◆ Text section
###

Another attraction is the Birdtail Country Museum, housed in an historic stone building on Main Street. The building was built in the early 1900s to be used as the Union Bank. Later it was purchased by the Royal Bank of Canada. The main floor was the bank premises. The second floor was the bank manager's living-quarters.

In 1983, the building was purchased by the former town and the former Rural Municipality of Birtle. It officially opened as the Birdtail Country Museum on 24 May 1984, as a joint centennial project of the former town and former rural municipality. Inside are more than 4,000 artifacts related to the area, including such historical items such as the diaries of original settlers (Alfred Morton's, from 1878), button hooks for ladies' boots, and ice-saws and ice-tongs used for harvesting ice from the Birdtail River in the winter. The Museum houses the trophies awarded to Samuel Larcombe, one of the early settlers of Birtle. In 1917, Larcombe, the "World Wheat King", developed a variety of rust-resistant wheat. The second floor of the Museum is set up to resemble a Victorian home. People often come to the Museum to do genealogy research through the microfilm reader, which contains every edition of the Birtle 'Eye Witness' newspaper, dating back to 1891. Local history books for the community and surrounding districts provide additional sources of information.

###

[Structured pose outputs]
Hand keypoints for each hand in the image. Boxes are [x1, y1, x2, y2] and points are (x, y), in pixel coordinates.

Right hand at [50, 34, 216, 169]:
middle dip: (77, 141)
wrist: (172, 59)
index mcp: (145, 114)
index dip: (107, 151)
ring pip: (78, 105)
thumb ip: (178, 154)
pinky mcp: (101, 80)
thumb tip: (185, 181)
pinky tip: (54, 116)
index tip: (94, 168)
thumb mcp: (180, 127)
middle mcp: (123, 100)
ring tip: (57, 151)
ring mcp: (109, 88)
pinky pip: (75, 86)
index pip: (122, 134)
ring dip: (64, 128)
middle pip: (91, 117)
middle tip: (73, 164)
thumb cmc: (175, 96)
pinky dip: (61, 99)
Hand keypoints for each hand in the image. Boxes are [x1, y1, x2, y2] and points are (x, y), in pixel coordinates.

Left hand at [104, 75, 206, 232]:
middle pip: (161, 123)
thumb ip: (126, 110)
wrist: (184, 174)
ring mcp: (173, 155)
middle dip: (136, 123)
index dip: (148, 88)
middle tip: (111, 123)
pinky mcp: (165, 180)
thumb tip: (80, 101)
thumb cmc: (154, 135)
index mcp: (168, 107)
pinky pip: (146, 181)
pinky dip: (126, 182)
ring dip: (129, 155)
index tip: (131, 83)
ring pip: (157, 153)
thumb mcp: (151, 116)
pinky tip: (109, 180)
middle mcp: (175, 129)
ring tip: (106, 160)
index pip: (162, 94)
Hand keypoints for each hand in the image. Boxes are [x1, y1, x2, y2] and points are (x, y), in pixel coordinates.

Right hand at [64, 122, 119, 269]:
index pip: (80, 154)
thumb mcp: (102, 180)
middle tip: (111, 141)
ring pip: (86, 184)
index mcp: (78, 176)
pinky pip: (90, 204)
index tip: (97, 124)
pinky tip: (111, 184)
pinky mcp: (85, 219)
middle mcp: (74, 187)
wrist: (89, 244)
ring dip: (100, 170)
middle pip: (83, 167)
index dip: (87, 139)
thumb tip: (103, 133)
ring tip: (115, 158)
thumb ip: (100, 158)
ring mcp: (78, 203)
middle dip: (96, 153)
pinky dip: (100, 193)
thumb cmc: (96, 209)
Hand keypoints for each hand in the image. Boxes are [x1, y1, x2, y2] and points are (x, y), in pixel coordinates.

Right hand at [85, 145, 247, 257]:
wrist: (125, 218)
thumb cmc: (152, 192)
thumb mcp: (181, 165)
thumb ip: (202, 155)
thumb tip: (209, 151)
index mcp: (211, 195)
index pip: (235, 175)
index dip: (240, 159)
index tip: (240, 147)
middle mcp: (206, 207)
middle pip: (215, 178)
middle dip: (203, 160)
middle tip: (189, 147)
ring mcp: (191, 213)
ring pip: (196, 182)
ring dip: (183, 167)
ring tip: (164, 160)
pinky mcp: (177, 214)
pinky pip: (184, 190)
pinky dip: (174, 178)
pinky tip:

###

◆ Work task
Copy the part of the museum text starting with "Another attraction is" and going on through "bank manager's living-quarters.".

◆ Exercise output
Another attraction is the Birdtail Country Museum, housed in an historic stone building on Main Street. The building was built in the early 1900s to be used as the Union Bank. Later it was purchased by the Royal Bank of Canada. The main floor was the bank premises. The second floor was the bank manager's living-quarters.